Though then-President Grover Cleveland and his special commissioner, James Blount, supported the return of the Queen’s sovereignty, the Provisional Government refused to step down and quickly proclaimed itself the Republic of Hawaii. In 1898, President William McKinley signed the Joint Resolution of Annexation, effectively making Hawaii a U.S. Territory. During the next 60 years, Congress would pass several acts that would acknowledge the special trust relationship between the United States and Native Hawaiians, whose population had steeply declined to 22,600 in 1919 from an estimated 1,000,000 in 1778.


In 1959, Hawaii became the 50th state. Known as the Admission Act, the United States ceded to the State of Hawaii lands formerly held by the U.S. and mandated that such land be held “in public trust.” More than 40 federal legislative acts would be introduced in coming years to acknowledge the relationship between the U.S. and Native Hawaiians, who would establish the Office of Hawaiian Affairs (OHA).

While adventurers of privilege had been travelling to the Islands via steamship for decades, the arrival of jet travel in the early 1960s would forever change the landscape of Hawaii. Hundreds of weekly visitors flocked to Waikiki and tourism quickly eclipsed the agricultural industry as a mainstay of the economy. Sugar and pineapple industries, both suffering from overseas competition, withered and died in the 1970s and ‘80s. During the 1990s, the last large sugar plantations would shut down forever. Today, only a few smaller operations remain.

During this period of profound change, a Hawaiian cultural renaissance blossomed. This massive reawakening was sparked—and symbolized—by the building of the Hokule`a, a replica of the Polynesian voyaging canoe built to test ancient methods of navigation. A rebirth of resources and energy devoted to Hawaiian language, hula, music, kapa making and other traditional practices led to heightened awareness and pride among Hawaiians. It also took political form, as Hawaiians sought greater autonomy, fought to preserve traditional gathering rights and shoreline access, and protested the bombing of Kaho`olawe by the U.S. military for training purposes.


In the ‘90s, native Hawaiians could point to several significant political victories, starting with George Bush’s presidential order to stop the bombing of Kaho`olawe in 1990. Three years later, President Bill Clinton would sign the Apology Bill, formally recognizing the injustice of the U.S.-aided overthrow of the Hawaiian monarchy.

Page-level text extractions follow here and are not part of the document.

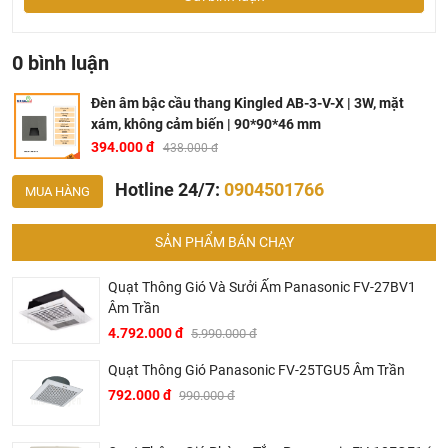
0 bình luận
Đèn âm bậc cầu thang Kingled AB-3-V-X | 3W, mặt
xám, không cảm biến | 90*90*46 mm
394.000 đ
438.000 đ
Hotline 24/7:
0904501766
MUA HÀNG
SẢN PHẨM BÁN CHẠY
Quạt Thông Gió Và Sưởi Ấm Panasonic FV-27BV1
Âm Trần
4.792.000 đ
5.990.000 đ
Quạt Thông Gió Panasonic FV-25TGU5 Âm Trần
792.000 đ
990.000 đ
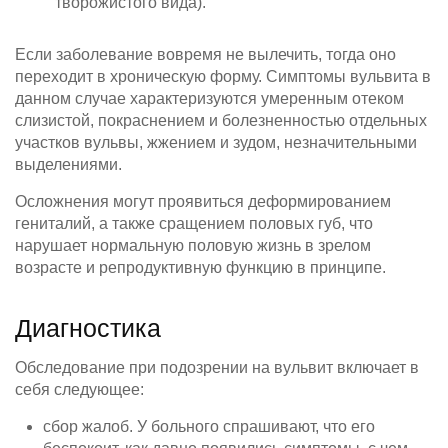
творожистого вида).
Если заболевание вовремя не вылечить, тогда оно
переходит в хроническую форму. Симптомы вульвита в
данном случае характеризуются умеренным отеком
слизистой, покраснением и болезненностью отдельных
участков вульвы, жжением и зудом, незначительными
выделениями.
Осложнения могут проявиться деформированием
гениталий, а также сращением половых губ, что
нарушает нормальную половую жизнь в зрелом
возрасте и репродуктивную функцию в принципе.
Диагностика
Обследование при подозрении на вульвит включает в
себя следующее:
сбор жалоб. У больного спрашивают, что его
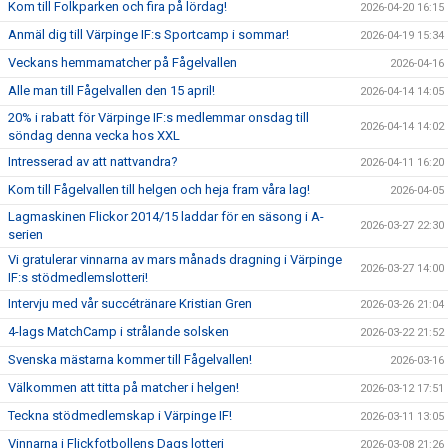
Kom till Folkparken och fira på lördag!
2026-04-20 16:15
Anmäl dig till Värpinge IF:s Sportcamp i sommar!
2026-04-19 15:34
Veckans hemmamatcher på Fågelvallen
2026-04-16
Alle man till Fågelvallen den 15 april!
2026-04-14 14:05
20% i rabatt för Värpinge IF:s medlemmar onsdag till
2026-04-14 14:02
söndag denna vecka hos XXL
Intresserad av att nattvandra?
2026-04-11 16:20
Kom till Fågelvallen till helgen och heja fram våra lag!
2026-04-05
Lagmaskinen Flickor 2014/15 laddar för en säsong i A-
2026-03-27 22:30
serien
Vi gratulerar vinnarna av mars månads dragning i Värpinge
2026-03-27 14:00
IF:s stödmedlemslotteri!
Intervju med vår succétränare Kristian Gren
2026-03-26 21:04
4-lags MatchCamp i strålande solsken
2026-03-22 21:52
Svenska mästarna kommer till Fågelvallen!
2026-03-16
Välkommen att titta på matcher i helgen!
2026-03-12 17:51
Teckna stödmedlemskap i Värpinge IF!
2026-03-11 13:05
Vinnarna i Flickfotbollens Dags lotteri
2026-03-08 21:26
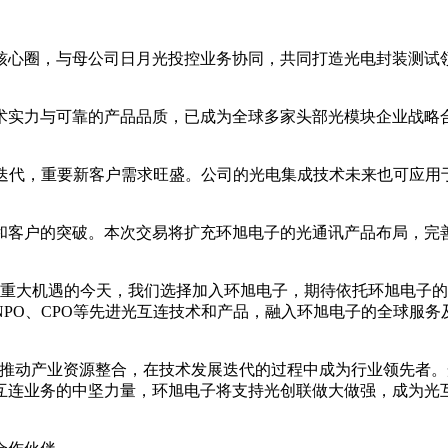
核心圈，与母公司日月光投控业务协同，共同打造光电封装测试
技术实力与可靠的产品品质，已成为全球多家头部光模块企业战略
迭代，重要新客户需求旺盛。公司的光电集成技术未来也可应用
和客户的突破。本次交易将扩充环旭电子的光通讯产品布局，完
来重大机遇的今天，我们选择加入环旭电子，期待依托环旭电子
PO、CPO等先进光互连技术和产品，融入环旭电子的全球服务
续推动产业资源整合，在技术发展迭代的过程中成为行业领先者。
互连业务的中坚力量，环旭电子将支持光创联做大做强，成为光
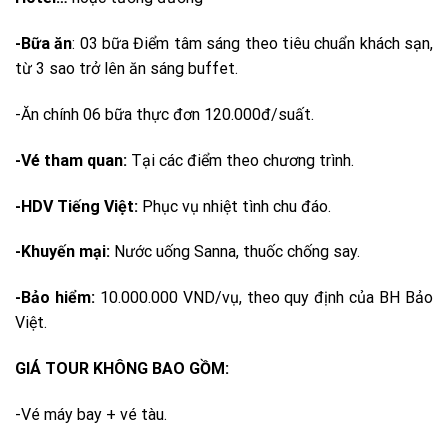
-Bữa ăn
: 03 bữa Điểm tâm sáng theo tiêu chuẩn khách sạn,
từ 3 sao trở lên ăn sáng buffet.
-Ăn chính 06 bữa thực đơn 120.000đ/suất.
-Vé tham quan:
Tại các điểm theo chương trình.
-HDV Tiếng Việt:
Phục vụ nhiệt tình chu đáo.
-Khuyến mại:
Nước uống Sanna, thuốc chống say.
-Bảo hiểm:
10.000.000 VND/vụ, theo quy định của BH Bảo
Việt.
GIÁ TOUR KHÔNG BAO GỒM:
-Vé máy bay + vé tàu.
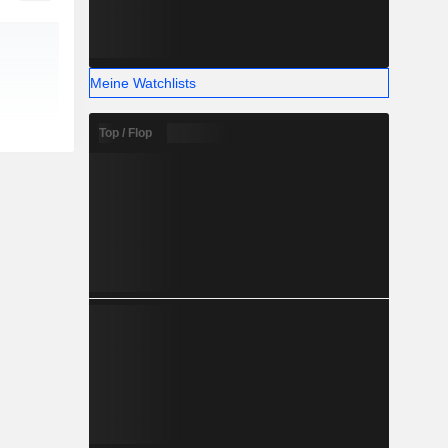
Meine Watchlists
Top / Flop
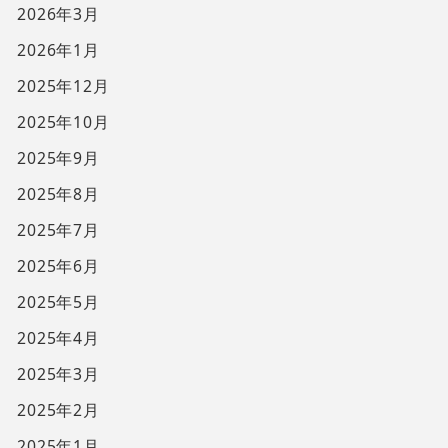
2026年3月
2026年1月
2025年12月
2025年10月
2025年9月
2025年8月
2025年7月
2025年6月
2025年5月
2025年4月
2025年3月
2025年2月
2025年1月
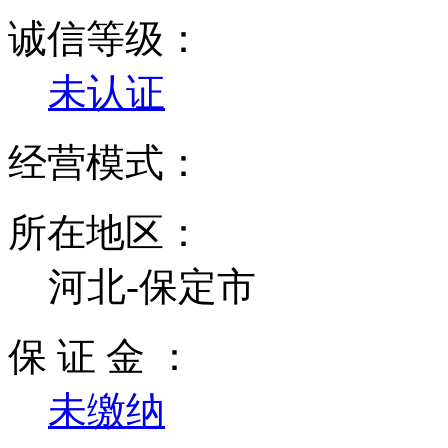
诚信等级：
未认证
经营模式：
所在地区：
河北-保定市
保 证 金 ：
未缴纳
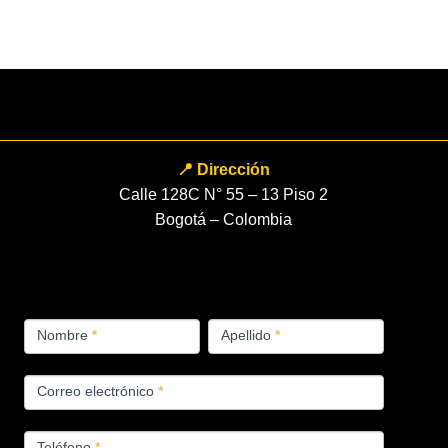
📍 Dirección
Calle 128C N° 55 – 13 Piso 2
Bogotá – Colombia
FORMULARIO
Nombre
*
Apellido
*
PRODUCTOS
Correo electrónico
*
Teléfono
*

In 2000, Hawaii Senators Daniel Akaka and Daniel Inouye introduced the Native Hawaiian Government Reorganization Act. While Congress has traditionally treated Native Hawaiians in a manner similar to First People (American Indians and Alaska Natives), the federal policy of self-governance and self-determination has not yet been formally extended to Native Hawaiians. The same day Senator Akaka reintroduced S. 675, the Native Hawaiian Government Reorganization Act of 2011, Congresswoman Mazie Hirono introduced H.R. 1250 as companion legislation in the House of Representatives. On April 7, 2011, S. 675 was ordered to be reported out of the Senate Committee on Indian Affairs, favorably and without amendment. “This measure begins a process of establishing a government-to-government relationship between the U.S. and the native people of Hawaii,” said Senator Inouye (D-Hawaii). “Federal Recognition for the Native Hawaiian people is long overdue.”

Throughout the years, historians and anthropologists have described Hawaii’s post-contact history as a saga both tragic and triumphant, encompassing a confluence of events taking place over two incredibly complex centuries of unrest, struggle and renewal. From the rise of the Hawaiian Kingdom to its overthrow, to American colonization, the Industrial Revolution, to ethnic diversification, World War II and statehood, Hawaii has moved with the currents in an ebb and flow of tides. Its modern population, a true melting pot, continues to intrigue and welcome visitors from all around the world.